··· Excerpted records ···

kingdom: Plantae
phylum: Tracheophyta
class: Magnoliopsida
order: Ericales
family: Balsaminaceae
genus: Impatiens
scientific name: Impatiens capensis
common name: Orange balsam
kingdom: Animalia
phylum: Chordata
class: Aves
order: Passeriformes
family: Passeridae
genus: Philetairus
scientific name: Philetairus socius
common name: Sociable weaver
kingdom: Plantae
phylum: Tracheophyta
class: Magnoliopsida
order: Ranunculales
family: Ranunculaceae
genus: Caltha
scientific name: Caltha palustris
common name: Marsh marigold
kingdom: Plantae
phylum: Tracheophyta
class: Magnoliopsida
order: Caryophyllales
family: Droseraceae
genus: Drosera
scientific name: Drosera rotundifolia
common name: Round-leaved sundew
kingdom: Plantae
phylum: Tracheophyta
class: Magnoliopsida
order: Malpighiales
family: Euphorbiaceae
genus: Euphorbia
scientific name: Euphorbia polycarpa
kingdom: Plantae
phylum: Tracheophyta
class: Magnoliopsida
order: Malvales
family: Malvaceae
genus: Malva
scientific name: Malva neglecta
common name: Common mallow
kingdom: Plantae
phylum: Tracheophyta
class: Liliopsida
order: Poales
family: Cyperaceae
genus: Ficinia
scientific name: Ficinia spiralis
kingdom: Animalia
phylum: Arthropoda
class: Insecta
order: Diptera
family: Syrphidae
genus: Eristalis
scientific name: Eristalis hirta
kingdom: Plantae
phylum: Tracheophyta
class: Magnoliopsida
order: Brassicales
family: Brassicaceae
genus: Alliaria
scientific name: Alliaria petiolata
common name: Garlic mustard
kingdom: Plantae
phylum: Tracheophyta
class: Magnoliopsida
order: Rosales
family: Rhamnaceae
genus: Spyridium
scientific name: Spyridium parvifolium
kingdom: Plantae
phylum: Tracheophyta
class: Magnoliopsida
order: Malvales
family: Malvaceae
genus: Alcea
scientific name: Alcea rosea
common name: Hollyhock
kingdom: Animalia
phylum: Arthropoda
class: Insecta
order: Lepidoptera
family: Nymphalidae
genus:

···

Work to do
Return, word for word, the lines of the material above, starting with the line containing "scientific name: Drosera rotundifolia" and going on through the line containing "family: Rhamnaceae", with both of those lines included.

Answer to the problem
scientific name: Drosera rotundifolia
common name: Round-leaved sundew
kingdom: Plantae
phylum: Tracheophyta
class: Magnoliopsida
order: Malpighiales
family: Euphorbiaceae
genus: Euphorbia
scientific name: Euphorbia polycarpa
kingdom: Plantae
phylum: Tracheophyta
class: Magnoliopsida
order: Malvales
family: Malvaceae
genus: Malva
scientific name: Malva neglecta
common name: Common mallow
kingdom: Plantae
phylum: Tracheophyta
class: Liliopsida
order: Poales
family: Cyperaceae
genus: Ficinia
scientific name: Ficinia spiralis
kingdom: Animalia
phylum: Arthropoda
class: Insecta
order: Diptera
family: Syrphidae
genus: Eristalis
scientific name: Eristalis hirta
kingdom: Plantae
phylum: Tracheophyta
class: Magnoliopsida
order: Brassicales
family: Brassicaceae
genus: Alliaria
scientific name: Alliaria petiolata
common name: Garlic mustard
kingdom: Plantae
phylum: Tracheophyta
class: Magnoliopsida
order: Rosales
family: Rhamnaceae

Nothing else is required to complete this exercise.